Of all the entries below, only the lines from the one with "photomicrograph of neoplastic" up to and including the one with "neoplastic tissue: adenocarcinoma" are to be duplicated exactly.
··· SOURCE INFORMATION
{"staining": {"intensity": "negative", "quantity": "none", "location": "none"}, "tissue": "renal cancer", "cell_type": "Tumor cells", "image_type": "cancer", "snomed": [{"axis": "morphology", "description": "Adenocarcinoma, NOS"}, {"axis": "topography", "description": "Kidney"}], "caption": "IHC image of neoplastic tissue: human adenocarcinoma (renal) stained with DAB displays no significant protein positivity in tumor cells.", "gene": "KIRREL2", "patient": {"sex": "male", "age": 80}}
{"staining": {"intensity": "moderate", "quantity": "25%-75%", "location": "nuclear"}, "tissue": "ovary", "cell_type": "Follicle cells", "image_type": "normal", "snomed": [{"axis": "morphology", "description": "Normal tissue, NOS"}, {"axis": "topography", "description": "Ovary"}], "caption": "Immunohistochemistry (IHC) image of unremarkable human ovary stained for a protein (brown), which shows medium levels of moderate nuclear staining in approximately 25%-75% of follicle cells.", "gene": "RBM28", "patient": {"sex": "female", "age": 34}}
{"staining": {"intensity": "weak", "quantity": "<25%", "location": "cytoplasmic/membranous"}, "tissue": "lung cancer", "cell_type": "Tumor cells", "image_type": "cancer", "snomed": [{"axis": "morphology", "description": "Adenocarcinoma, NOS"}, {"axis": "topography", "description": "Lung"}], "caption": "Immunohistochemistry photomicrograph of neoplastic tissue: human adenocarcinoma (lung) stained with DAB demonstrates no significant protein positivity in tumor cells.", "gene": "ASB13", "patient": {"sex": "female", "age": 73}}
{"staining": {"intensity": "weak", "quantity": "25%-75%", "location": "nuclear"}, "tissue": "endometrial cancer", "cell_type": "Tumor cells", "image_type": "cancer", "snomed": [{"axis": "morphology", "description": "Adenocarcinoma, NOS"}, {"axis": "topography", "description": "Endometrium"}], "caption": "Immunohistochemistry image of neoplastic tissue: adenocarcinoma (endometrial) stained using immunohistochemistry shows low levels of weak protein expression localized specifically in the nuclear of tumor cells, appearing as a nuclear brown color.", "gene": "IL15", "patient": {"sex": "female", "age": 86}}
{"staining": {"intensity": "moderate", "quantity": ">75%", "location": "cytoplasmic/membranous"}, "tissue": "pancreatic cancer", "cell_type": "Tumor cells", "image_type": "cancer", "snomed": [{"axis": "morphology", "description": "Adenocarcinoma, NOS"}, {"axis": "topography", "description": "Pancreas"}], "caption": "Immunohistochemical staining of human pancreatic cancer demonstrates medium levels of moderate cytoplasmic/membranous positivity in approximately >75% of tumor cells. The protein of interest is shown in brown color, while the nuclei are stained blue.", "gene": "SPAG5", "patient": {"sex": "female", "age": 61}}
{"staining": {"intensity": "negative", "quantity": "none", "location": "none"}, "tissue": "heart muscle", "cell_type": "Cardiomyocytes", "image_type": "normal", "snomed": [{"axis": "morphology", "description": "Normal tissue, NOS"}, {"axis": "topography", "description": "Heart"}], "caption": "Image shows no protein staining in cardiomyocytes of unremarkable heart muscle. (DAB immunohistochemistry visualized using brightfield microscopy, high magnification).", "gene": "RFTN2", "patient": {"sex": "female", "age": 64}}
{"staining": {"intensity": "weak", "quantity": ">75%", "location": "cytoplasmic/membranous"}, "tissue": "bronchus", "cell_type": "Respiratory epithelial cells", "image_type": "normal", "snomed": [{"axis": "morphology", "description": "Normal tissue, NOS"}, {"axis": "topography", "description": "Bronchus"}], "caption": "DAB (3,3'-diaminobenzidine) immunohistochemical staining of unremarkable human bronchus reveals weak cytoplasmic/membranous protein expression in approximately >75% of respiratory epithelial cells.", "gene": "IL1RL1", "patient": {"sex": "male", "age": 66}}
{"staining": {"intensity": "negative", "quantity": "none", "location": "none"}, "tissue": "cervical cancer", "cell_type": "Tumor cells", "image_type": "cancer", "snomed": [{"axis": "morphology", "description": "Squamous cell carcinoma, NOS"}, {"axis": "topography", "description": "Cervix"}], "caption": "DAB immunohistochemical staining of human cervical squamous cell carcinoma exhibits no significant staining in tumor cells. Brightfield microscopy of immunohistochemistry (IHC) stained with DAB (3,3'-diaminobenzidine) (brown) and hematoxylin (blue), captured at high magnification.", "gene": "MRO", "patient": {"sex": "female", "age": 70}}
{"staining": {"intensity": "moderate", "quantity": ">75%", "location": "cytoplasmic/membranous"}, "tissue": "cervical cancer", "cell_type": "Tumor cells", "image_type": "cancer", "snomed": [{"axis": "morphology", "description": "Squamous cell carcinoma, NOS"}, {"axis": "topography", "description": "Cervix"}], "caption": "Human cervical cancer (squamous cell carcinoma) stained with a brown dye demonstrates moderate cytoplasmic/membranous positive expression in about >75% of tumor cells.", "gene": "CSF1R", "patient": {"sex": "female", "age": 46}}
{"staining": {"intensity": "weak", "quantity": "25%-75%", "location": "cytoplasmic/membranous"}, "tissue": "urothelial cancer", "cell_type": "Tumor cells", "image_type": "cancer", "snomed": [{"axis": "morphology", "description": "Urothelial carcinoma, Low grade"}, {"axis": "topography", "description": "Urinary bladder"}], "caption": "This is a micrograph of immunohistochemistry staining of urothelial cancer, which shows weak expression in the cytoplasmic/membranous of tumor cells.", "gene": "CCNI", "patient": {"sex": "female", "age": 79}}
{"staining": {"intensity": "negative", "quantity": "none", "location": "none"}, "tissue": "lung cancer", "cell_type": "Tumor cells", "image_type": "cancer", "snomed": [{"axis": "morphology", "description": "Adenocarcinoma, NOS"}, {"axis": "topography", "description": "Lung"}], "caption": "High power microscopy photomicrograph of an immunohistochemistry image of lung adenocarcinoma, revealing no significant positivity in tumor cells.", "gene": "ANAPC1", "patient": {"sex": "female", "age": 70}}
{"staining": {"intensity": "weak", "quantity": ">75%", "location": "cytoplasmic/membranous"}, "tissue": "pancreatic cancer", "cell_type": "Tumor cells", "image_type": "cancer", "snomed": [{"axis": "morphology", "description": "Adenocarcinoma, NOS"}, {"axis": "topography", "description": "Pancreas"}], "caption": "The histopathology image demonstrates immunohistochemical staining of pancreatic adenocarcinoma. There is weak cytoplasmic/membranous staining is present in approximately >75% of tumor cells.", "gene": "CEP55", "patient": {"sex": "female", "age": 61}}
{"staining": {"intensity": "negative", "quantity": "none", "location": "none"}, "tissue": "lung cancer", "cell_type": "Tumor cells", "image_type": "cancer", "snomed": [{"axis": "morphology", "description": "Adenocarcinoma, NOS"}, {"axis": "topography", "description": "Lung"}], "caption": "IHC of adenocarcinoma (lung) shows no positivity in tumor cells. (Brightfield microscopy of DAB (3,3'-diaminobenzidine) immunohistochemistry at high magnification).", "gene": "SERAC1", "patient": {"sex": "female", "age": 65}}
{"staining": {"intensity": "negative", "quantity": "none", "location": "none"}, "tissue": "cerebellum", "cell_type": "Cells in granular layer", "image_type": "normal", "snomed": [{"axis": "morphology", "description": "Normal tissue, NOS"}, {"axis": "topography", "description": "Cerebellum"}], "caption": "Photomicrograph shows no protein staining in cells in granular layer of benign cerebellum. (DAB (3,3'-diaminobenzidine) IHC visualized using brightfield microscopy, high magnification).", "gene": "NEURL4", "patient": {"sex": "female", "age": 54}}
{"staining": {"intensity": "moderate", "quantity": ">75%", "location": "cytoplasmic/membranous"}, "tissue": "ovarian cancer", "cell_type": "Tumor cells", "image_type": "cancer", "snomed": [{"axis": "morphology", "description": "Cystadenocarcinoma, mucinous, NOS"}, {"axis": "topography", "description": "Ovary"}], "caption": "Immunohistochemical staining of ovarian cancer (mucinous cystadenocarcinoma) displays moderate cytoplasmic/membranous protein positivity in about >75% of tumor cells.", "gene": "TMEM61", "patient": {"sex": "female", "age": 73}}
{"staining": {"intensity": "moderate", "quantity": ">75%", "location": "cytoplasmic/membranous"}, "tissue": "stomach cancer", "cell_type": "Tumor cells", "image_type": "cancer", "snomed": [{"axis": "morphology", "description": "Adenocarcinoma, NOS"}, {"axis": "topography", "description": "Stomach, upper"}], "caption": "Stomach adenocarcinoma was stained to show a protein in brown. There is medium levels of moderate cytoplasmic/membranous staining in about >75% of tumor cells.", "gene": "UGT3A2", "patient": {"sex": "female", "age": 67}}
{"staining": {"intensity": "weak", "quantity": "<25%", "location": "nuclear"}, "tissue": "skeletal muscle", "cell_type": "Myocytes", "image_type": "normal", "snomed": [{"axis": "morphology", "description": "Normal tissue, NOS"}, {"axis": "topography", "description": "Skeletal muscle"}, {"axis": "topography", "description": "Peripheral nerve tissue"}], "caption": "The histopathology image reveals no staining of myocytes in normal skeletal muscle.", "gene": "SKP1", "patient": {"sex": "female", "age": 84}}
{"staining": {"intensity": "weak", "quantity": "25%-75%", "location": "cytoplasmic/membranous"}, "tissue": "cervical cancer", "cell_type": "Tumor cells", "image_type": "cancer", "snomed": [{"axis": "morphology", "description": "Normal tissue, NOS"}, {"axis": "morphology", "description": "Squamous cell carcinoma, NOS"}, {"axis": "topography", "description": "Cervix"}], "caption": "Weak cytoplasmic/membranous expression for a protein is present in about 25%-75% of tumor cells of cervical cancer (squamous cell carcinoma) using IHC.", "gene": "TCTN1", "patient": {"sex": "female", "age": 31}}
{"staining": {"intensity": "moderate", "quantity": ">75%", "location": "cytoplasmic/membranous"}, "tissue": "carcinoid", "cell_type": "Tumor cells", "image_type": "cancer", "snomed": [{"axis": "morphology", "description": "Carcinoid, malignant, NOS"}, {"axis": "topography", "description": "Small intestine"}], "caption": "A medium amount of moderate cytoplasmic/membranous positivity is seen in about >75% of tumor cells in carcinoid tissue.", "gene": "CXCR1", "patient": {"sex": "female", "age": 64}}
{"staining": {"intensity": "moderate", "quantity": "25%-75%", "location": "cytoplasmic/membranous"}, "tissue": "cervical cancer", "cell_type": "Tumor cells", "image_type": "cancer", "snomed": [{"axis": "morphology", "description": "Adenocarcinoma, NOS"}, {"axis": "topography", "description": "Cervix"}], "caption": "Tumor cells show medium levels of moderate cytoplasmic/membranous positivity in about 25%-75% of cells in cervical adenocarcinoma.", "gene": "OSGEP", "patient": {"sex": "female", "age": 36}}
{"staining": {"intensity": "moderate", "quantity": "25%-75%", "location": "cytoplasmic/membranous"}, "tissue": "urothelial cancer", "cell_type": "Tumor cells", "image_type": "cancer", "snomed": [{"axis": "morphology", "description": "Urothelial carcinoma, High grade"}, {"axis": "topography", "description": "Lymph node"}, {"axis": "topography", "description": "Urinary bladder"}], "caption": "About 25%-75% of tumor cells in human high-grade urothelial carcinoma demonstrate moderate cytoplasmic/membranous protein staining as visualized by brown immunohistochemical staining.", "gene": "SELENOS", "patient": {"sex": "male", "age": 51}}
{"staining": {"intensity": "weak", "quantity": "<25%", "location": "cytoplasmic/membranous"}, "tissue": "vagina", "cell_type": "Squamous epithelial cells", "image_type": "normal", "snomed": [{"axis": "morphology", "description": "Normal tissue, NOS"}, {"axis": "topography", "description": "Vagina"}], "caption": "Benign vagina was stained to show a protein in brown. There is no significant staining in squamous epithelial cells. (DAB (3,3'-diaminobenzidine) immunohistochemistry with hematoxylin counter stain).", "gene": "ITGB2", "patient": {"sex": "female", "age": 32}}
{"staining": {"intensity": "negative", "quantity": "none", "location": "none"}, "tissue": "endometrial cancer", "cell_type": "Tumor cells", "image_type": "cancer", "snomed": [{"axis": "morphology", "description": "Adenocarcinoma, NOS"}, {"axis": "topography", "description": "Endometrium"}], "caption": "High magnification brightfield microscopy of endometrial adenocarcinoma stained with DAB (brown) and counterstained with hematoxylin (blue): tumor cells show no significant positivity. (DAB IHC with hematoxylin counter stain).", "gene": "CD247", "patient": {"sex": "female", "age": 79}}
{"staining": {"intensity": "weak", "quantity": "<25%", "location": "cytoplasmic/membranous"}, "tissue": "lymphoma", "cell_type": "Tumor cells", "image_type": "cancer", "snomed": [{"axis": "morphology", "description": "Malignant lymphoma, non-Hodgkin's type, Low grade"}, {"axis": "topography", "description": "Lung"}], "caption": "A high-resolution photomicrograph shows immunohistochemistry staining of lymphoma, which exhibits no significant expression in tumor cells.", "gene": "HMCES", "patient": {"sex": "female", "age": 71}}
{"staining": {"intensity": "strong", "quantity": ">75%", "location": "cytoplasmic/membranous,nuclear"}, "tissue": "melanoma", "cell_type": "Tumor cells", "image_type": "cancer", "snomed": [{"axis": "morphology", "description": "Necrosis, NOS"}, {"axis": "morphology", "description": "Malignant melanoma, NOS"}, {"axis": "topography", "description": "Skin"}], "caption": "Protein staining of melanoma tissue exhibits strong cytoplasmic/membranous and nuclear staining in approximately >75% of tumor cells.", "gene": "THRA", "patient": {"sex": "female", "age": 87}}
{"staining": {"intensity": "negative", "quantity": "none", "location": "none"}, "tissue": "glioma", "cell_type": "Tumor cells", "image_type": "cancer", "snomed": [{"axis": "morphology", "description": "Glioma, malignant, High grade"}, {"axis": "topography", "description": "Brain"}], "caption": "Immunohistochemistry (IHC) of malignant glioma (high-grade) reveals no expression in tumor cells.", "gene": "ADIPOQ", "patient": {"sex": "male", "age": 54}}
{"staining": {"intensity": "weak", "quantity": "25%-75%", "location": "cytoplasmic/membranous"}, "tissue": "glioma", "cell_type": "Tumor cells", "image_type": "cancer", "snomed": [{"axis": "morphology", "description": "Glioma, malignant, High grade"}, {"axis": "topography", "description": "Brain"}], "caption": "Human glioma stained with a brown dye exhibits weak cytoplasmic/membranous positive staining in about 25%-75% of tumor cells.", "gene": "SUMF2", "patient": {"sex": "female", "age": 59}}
······
## TASK OUTPUT
{"staining": {"intensity": "weak", "quantity": "<25%", "location": "cytoplasmic/membranous"}, "tissue": "lung cancer", "cell_type": "Tumor cells", "image_type": "cancer", "snomed": [{"axis": "morphology", "description": "Adenocarcinoma, NOS"}, {"axis": "topography", "description": "Lung"}], "caption": "Immunohistochemistry photomicrograph of neoplastic tissue: human adenocarcinoma (lung) stained with DAB demonstrates no significant protein positivity in tumor cells.", "gene": "ASB13", "patient": {"sex": "female", "age": 73}}
{"staining": {"intensity": "weak", "quantity": "25%-75%", "location": "nuclear"}, "tissue": "endometrial cancer", "cell_type": "Tumor cells", "image_type": "cancer", "snomed": [{"axis": "morphology", "description": "Adenocarcinoma, NOS"}, {"axis": "topography", "description": "Endometrium"}], "caption": "Immunohistochemistry image of neoplastic tissue: adenocarcinoma (endometrial) stained using immunohistochemistry shows low levels of weak protein expression localized specifically in the nuclear of tumor cells, appearing as a nuclear brown color.", "gene": "IL15", "patient": {"sex": "female", "age": 86}}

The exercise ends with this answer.